Former Blake Dawson partner Jodi Fullarton-Healey, who worked four days a week before recently taking on a full-time role as deputy general counsel at the ANZ, said she enjoyed hearing about men who worked part-time.

“We actually need more men to do this . . . as soon as men start to do work part-time, other men will see them doing it and they will see that it can work,” she said.

“A lot of guys say to me: ‘I’m really jealous. I wish I could do four days like you’ and I say: ‘Why don’t you? Just do it and give it a go’.

“People seem to think that you should only be able to do it if you have a legitimate reason and the most obvious legitimate reason is childcare responsibilities. I just don’t agree with that.”

Ms Fullarton-Healey, a mother of a five-year-old and three-year-old, was already a partner when she started working part-time after the birth of her first child.

She has managed to work part-time despite being a transaction lawyer, where the hours can be notoriously long.

But Ms Fullarton-Healey said the idea of “part-time” was relative to what a person considered full-time.

She admitted she often worked on her “day off” on Wednesdays – either going into the office or doing some work from home. For this reason, she had a nanny for half a day on Wednesdays “just in case”.

“In many respects I was spreading four long days over five not so long days,” she said.

Ms Fullarton-Healey said she was happy with the balance she had achieved, managing to work 8.30am to 6pm on her work days about 80 per cent of the time.

But there were times when she had to work 6 am to midnight.

LIV Part-time Lawyers Network chair Meg Clancy said the Gender Trap report reinforced in her the fact that flexible work issues were linked with the culture of long hours in the law.

“Full-time is a fluid concept and people are working such ridiculous hours as a de rigueur thing that working to a fixed amount of time is seen in a negative light,” she said.
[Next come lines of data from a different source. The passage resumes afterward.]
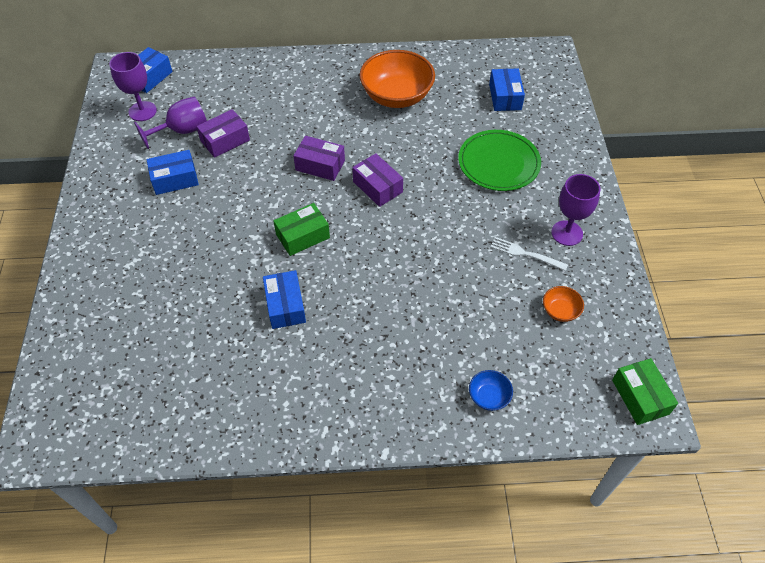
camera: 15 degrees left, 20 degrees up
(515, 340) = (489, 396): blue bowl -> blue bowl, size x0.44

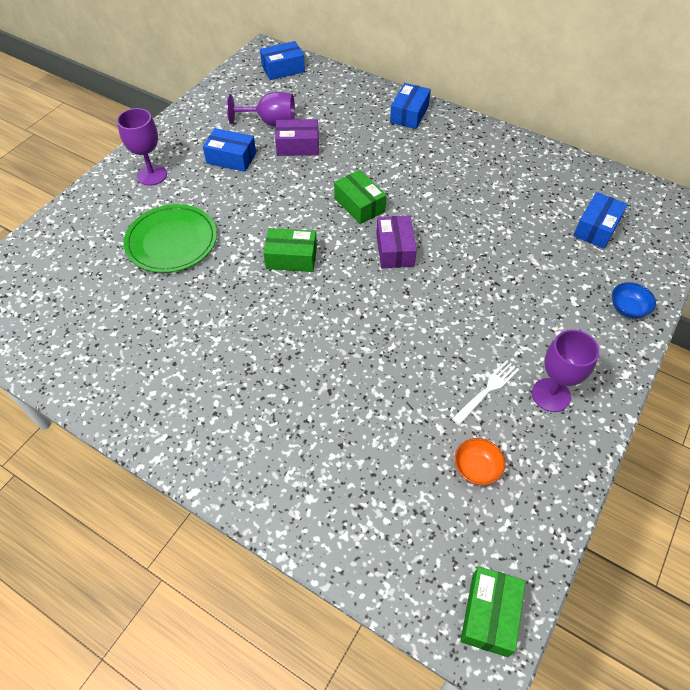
camera: 35 degrees right, 0 degrees up
(142, 111) = (254, 93): purple goblet -> purple goblet (152, 175)
(285, 306) = (225, 309): blue box -> blue box (409, 114)
(320, 165) = (359, 205): purple box -> green box
(396, 96) = (483, 177): orange bowl -> none
(489, 396) = (330, 505): blue bowl -> blue bowl (628, 308)
(498, 163) = (535, 288): green plate -> green plate (171, 241)
(525, 254) = (487, 390): white fork -> white fork turned 75 degrees clockwise

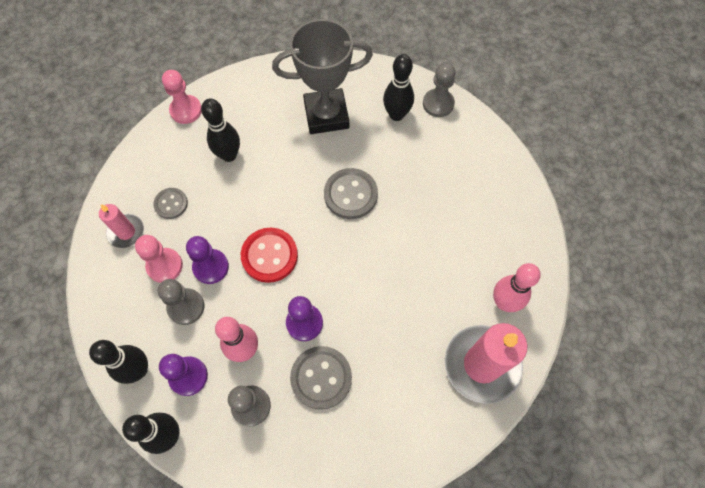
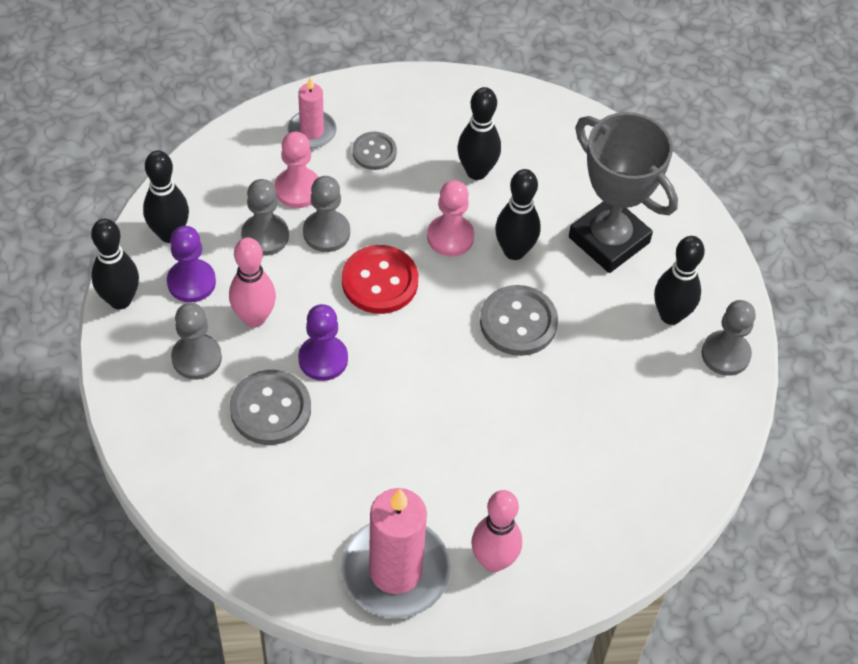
camera: 55 degrees right, 10 degrees down
(186, 110) = (502, 97): pink pawn -> pink pawn (450, 237)
(211, 267) = (326, 232): purple pawn -> grey pawn
(300, 168) = (514, 251): none -> black bowling pin

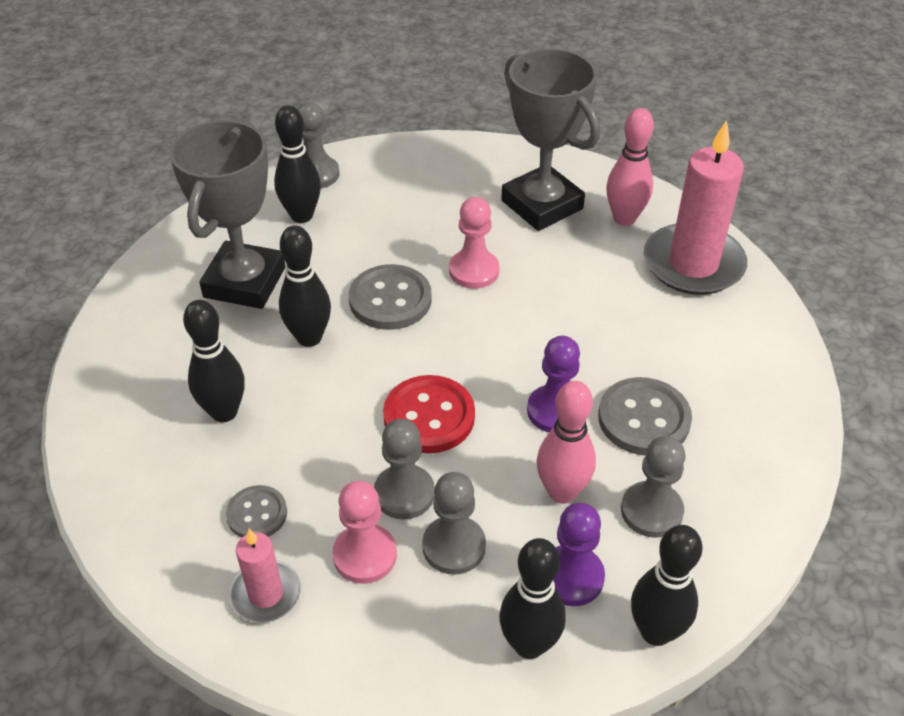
camera: 120 degrees left, 10 degrees down
(450, 237) = (329, 391): pink pawn -> pink pawn (474, 271)
(560, 505) = (542, 205): none -> grey trophy

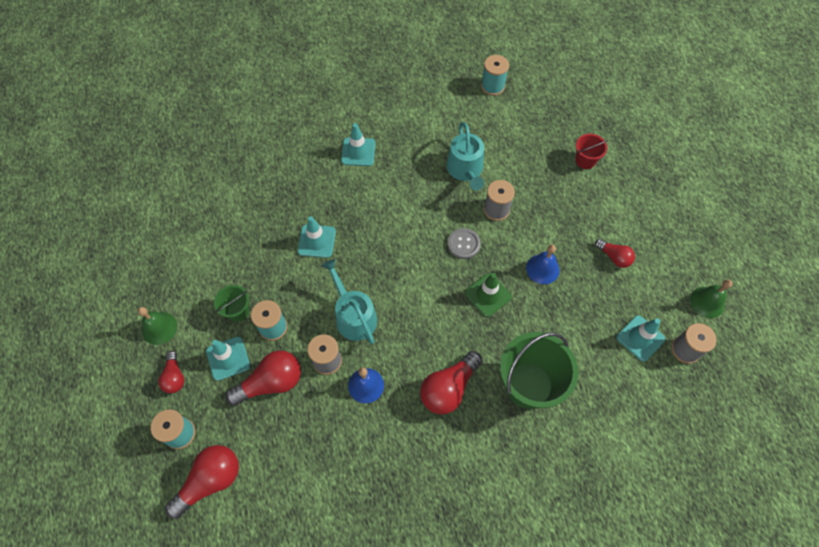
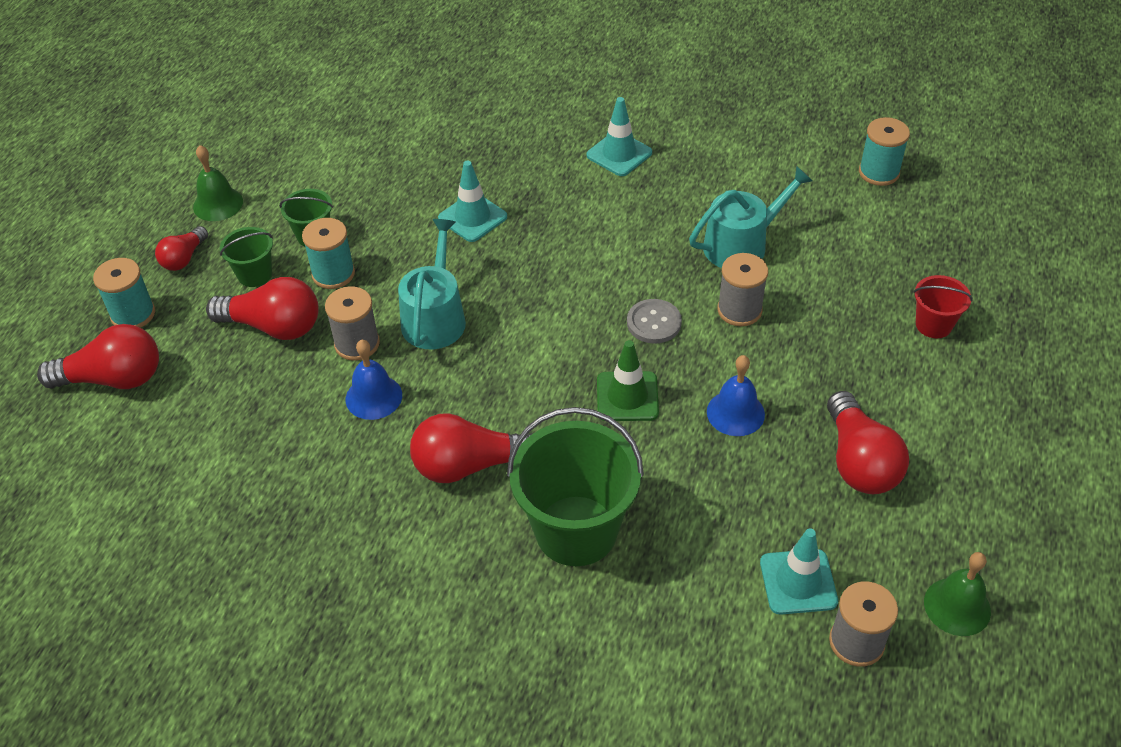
camera: 40 degrees right, 15 degrees down
(228, 358) = (255, 274): turquoise traffic cone -> green bucket
(465, 170) = (742, 244): turquoise watering can -> turquoise watering can turned 150 degrees counterclockwise
(614, 257) = (859, 461): red light bulb -> red light bulb, size x1.72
The 29-year-old Gadens lawyer works three of her five days to 2pm and uses those afternoons to pursue writing.

Ms Clancy said the success of part-time arrangements generally depended on the individual lawyer and the rapport they had with their direct superiors, rather than firms taking an across-the-board approach.

Overall, the Gender Trap report says equality for women lawyers is “more elusive than ever” and it dismisses the argument that it is “just a matter of time” before women are equally represented in the legal profession

But it does offer some hope, saying different attitudes held by Generations X and Y could deliver generational change. Generations X and Y were less obsessed with work than baby boomers. They did not expect to remain with the same employer indefinitely, they found overly specialised legal work monotonous and repetitive, and were aware of the high levels of dissatisfaction in the legal profession that had given rise to stress and depression, the report said.

“The ‘pot of gold at the end of the rainbow’ – a million dollar-plus partnership within an elite corporate firm – did not compensate for giving up on a life,” the report said.

Ms Melis said that in her discussions with Melbourne law students, it was clear that they were “acutely aware” of the long hours culture and strict billing practices of corporate lawyers and that “this is not an environment they want to be entering”.

Mr Kocis agreed: “I do sense in Generation Y – certainly in relation to the articled clerks I was supervising – there is among them a belief that they won’t be working those sorts of hours and that they will be pursuing other things at some point in their lives reasonably early on, whether that be some sort of part-time arrangement or doing something else altogether.”

Ms Clancy also believed the upcoming generation had different expectations: “A lot of my colleagues, and people a few years younger, definitely see flexible work as a priority.”